I attended TedX Perth last year with a friend who is a Zouk dancer & she introduced me to one of her dancing buddies. She assumed I was a dancer too, until I set the record straight explaining I don’t dance anymore but I used to when I was little. She was astonished and said “Used to? Why did you stop?” I really didn’t have a good answer, dancing gives me so much joy and life is for living, so at the start of this year I enrolled into a Jazz Ballet and Hip Hop class.
I was a bit anxious but the ladies at the school were welcoming, funny and kind and I absolutely loved dancing again. It was challenging but so much fun!
Part of the class was working on a few routines to perform for friends and family at an end of year concert. While I agreed to take part I honestly didn’t know if I was going to be able to do it. At the time I was still experiencing Anxiety & having the occasional Anxiety attack.
What Anxiety Feels Like to Me
Sometimes I experience anxiety like a small wave, it pulls me down, but I can kick to the surface and breathe. Other times it’s like a huge tidal wave that pulls me under, and I feel like I am drowning, frightened and out of control & like I can’t breathe. It’s so strong, fighting is futile, I just have to endure the wave & wait for it to spit me back out once the attack is over.

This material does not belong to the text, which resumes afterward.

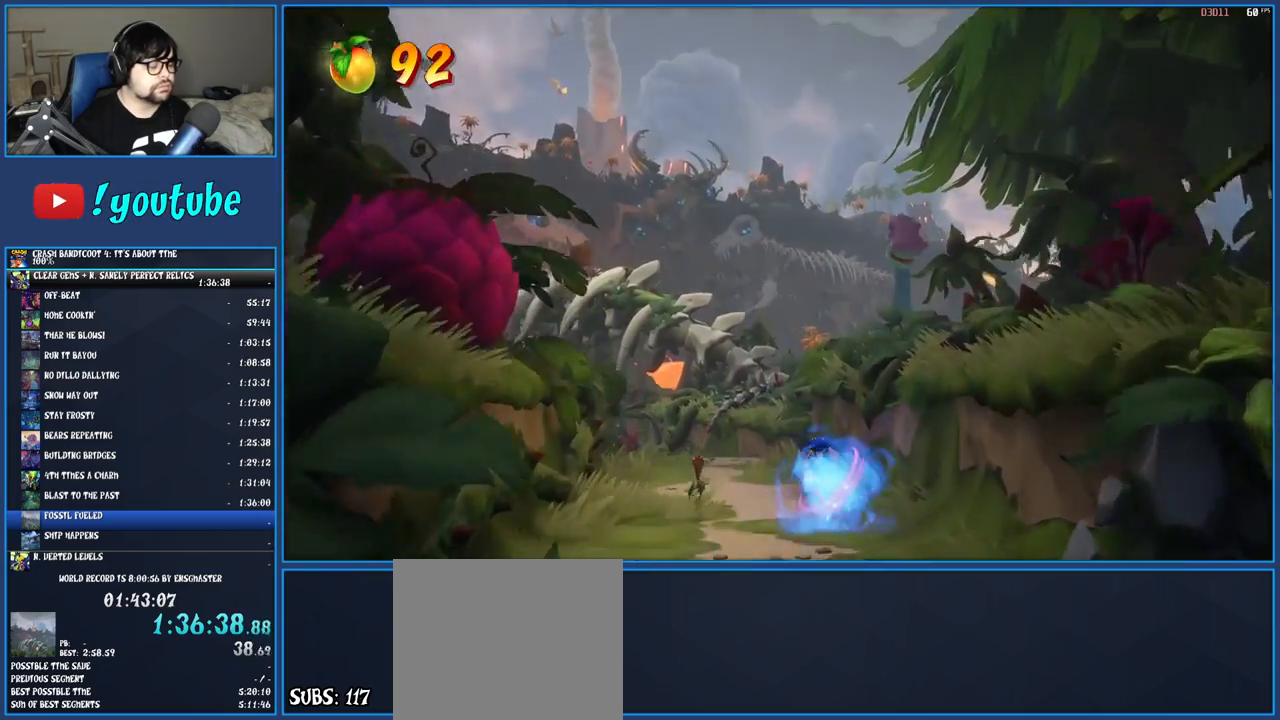
Gameplay with a controller (PlayStation layout); each line is a JSON object with the inputs held at the frame after it. "button_events" lists button changes between this image and that frame as [ms after this image, input, new state], when the widget could be followed in between (sticks are given only as held states). Not read: L3 R3.
{"buttons": [], "left_stick": "up", "right_stick": "center", "button_events": [[267, "R1", "down"], [450, "R1", "up"]]}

I didn’t know if I was going to be physically or mentally well enough to perform at the concert but I just kept going to dance class, practicing at home, working on healing my gut with a GP and working through my issues with a Psychotherapist.
Dancing Through the Nerves
As you may have read in my last health update a few months ago, I stopped experiencing anxiety. Since I wrote that post I started to feel bit anxious during a recent Herxheimer reaction, so I wasn’t sure what was going to happen at the dance concert. I was nervous, but I didn’t want my health to stop me doing the things I love, so I did it anyway.
On the day of the concert, I went to the dressing room to get changed and I felt really overwhelmed. I went to the bathroom, took a few minutes to breathe and then I was good to go. For most of the night I was calm, except for a few nerves that had me shaking and miss a few steps, I did better than I had imagined. I had the best time, I enjoyed it so much! I am glad that even though I was afraid I still did it. I didn’t dance perfectly, but I think overall, I did a great job and I had a fantastic time.
While I am hesitant to say that my anxiety is cured, I am so grateful that I now feel the most authentic and mentally strong I have been in decades.
In October 2017 I was diagnosed with a Candida Overgrowth in my intestines, which had caused Intestinal Permeability and a long list of allergies & intolerances. I was prescribed two different types of antifungal’s, and a new diet that focused on eating more vegetables and a reduced amount of carbs, fruit and sugars. For about a year I got healthier and stronger, but I just could not kill off the Candida overgrowth.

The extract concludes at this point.